Lunes 24 de febrero de 2003
 

Un país poco corrupto...

 
  Parecería que todas aquellas organizaciones como Transparencia Internacional que regularmente ubican a la Argentina entre los países más corruptos del mundo se han equivocado por completo: en el curso de tres años de labor incesante en los que investigó centenares de denuncias, la Oficina Anticorrupción establecida por el entonces presidente Fernando de la Rúa sólo encontró un caso que consideró lo bastante escandaloso como para merecer un juicio, pero puesto que el acusado fue absuelto sobre la base de un tecnicismo, quedó claro que no se trataba de nada grave: según se informa, había "solicitado" dinero a cambio de un favor, lo que, desde luego, no es lo mismo que "exigirlo". En otras palabras, si nos limitamos al contenido del informe anual de gestión de 2002 que acaba de difundir la Oficina Anticorrupción, una repartición presidencial que fue copiada de un original norteamericano, los rumores en torno de la corrupción galopante en la Argentina han sido absurdamente exagerados: lejos de estar a la par del Paraguay, en este ámbito por lo menos se asemejaría más a Finlandia, Singapur y Nueva Zelanda.
Pues bien: existen varias posibilidades. Una, que puede descartarse, sería que a pesar de su imagen lamentable la Argentina no es un país en el que muchos puestos administrativos estén ocupados por corruptos. Otra, que parece más verosímil, es que aquí la Justicia avanza a un ritmo tan extraordinariamente lento que habrá de transcurrir más de tres años antes de que pueda encargarse plenamente de todas las causas pendientes, como las vinculadas con Víctor Alderete y el cuñado de Graciela Fernández Meijide, Angel Tognetto, que en su momento motivaron escándalos públicos. En efecto, el vocero de la OA opinó que cuando de hacer frente al desafío planteado por la corrupción se trata, tanto el Poder Judicial como el Legislativo están en mora. Una tercera posibilidad es que por formar parte del poder, los funcionarios de la OA no han tenido demasiado interés en atrapar corruptos: una eventualidad que muchos encontrarán más que probable a la luz de la importancia para nuestros políticos de "la lealtad" y el odio sin duda sincero que muchos sienten por los "buchones" que se resisten a respetar sus "códigos". También puede ser que, como tantas otras reparticiones burocráticas, la OA no sirve para mucho: por cierto, a juzgar por los resultados concretos de sus esfuerzos, los beneficios arrojados por los recursos presuntamente valiosos que se invirtieron en este frente de "la lucha contra la corrupción" han sido magros, lo que significaría que la creación de la unidad especial debería incluirse en la lista cada vez más larga de las iniciativas gubernamentales contraproducentes que fueron emprendidas en los años últimos.
Conforme al ex fiscal de control administrativo José Massoni, el que junto con el director de Planificación de Políticas y Transparencia, Nicolás Raigorodsky, presentó el informe, la discrepancia entre los resultados de las investigaciones emprendidas por la OA y lo que podría llamarse la sensación térmica se debe a que en la actualidad los funcionarios "se cuidan más", lo que bien puede ser cierto, aunque la mayor cautela de los tentados a aprovechar su función en beneficio propio habrá tenido más que ver con la vigilancia ejercida por los medios de comunicación, que al temor a ser detectados por un agente oficial.
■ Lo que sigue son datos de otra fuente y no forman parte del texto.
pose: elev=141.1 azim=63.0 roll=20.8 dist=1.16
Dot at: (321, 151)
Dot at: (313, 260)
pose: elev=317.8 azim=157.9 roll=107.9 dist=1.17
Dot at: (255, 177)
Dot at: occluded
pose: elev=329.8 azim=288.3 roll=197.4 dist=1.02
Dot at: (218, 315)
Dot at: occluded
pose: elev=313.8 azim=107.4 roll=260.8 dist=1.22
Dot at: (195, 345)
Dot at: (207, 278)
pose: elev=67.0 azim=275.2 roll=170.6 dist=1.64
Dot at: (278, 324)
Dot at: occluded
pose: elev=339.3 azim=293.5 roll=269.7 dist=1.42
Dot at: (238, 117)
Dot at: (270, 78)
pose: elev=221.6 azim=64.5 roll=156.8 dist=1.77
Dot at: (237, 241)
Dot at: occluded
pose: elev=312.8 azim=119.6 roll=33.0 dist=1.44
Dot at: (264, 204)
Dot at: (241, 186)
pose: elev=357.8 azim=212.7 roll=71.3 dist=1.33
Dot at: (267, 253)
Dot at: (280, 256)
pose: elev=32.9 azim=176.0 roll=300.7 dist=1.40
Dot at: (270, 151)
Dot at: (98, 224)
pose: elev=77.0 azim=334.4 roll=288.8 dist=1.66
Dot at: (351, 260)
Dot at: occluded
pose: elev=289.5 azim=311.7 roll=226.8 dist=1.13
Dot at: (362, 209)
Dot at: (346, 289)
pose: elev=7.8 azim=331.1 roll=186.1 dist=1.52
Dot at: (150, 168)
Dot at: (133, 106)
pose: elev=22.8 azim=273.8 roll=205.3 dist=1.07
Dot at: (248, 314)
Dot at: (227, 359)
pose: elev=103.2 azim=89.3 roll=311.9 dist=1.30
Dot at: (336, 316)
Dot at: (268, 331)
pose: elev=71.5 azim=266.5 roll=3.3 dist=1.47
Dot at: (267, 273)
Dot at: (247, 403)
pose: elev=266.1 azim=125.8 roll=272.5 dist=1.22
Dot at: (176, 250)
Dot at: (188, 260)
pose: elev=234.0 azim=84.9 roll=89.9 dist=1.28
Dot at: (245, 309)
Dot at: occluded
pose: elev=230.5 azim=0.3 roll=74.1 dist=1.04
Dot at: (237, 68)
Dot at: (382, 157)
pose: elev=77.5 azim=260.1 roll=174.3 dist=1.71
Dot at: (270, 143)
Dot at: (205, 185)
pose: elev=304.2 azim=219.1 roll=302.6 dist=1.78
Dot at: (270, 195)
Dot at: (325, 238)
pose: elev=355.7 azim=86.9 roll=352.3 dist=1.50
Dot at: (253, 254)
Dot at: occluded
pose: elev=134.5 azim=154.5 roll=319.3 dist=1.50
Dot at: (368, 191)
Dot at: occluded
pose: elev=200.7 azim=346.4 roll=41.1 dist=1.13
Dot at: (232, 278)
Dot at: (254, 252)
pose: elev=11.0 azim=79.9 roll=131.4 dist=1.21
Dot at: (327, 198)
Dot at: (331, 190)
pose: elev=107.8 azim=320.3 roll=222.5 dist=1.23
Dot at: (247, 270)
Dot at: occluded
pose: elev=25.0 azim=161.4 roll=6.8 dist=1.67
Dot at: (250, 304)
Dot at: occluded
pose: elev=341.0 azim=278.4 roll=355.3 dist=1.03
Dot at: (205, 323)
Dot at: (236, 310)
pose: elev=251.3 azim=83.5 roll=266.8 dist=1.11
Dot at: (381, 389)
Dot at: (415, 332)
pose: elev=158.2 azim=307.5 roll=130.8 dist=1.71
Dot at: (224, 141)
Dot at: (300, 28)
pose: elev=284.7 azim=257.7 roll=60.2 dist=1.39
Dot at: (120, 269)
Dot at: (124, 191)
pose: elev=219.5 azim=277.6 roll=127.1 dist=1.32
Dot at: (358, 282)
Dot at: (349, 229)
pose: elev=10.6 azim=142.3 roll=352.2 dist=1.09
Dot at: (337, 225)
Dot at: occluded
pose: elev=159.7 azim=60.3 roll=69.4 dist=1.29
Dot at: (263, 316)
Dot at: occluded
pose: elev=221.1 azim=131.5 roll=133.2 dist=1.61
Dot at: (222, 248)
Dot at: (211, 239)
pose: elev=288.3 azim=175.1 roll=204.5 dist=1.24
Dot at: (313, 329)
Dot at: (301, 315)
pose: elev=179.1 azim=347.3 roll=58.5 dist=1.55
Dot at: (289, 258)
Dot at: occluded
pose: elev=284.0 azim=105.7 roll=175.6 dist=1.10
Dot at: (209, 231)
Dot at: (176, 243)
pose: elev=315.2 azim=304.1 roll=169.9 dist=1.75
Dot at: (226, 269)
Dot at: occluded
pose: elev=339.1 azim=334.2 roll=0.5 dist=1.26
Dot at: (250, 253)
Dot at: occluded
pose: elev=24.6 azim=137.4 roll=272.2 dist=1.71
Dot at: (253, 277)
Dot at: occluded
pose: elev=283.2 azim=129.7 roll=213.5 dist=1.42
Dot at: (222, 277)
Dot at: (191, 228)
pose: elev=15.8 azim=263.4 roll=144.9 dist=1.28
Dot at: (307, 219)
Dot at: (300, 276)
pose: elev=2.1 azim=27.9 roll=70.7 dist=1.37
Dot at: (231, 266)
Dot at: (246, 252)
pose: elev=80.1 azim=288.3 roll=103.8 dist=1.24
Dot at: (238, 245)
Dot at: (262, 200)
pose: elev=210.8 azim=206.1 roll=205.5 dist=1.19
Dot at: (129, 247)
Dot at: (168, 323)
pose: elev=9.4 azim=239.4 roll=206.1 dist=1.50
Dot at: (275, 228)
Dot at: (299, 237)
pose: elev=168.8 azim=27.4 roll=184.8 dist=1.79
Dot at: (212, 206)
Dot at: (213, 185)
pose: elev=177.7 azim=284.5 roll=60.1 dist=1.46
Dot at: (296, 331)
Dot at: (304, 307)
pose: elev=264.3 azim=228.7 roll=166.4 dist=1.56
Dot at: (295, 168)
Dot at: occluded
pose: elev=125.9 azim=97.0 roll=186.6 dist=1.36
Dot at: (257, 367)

Es que tanto en la Argentina como en otros países el curso de la "lucha contra la corrupción" se verá determinado por la actitud de la ciudadanía. De difundirse la convicción de que el electorado no vacilará en castigar a los corruptos por atractiva que sea su personalidad o sus propuestas, los políticos entenderán que los costos de brindar la impresión de solidarizarse con delincuentes les serán intolerablemente altos. Sin embargo, aunque en los años últimos se ha intensificado la conciencia de que la corrupción constituye un veneno fatal para la sociedad, es innegable que en amplios sectores "la lealtad" sigue pesando decididamente más que la preocupación por la presunta honestidad de los políticos y de los miembros de sus respectivos entornos, razón por la cual no sorprendería que en los años próximos la OA, o su equivalente, investigara muchísimos casos sin que ningún acusado sea sentenciado.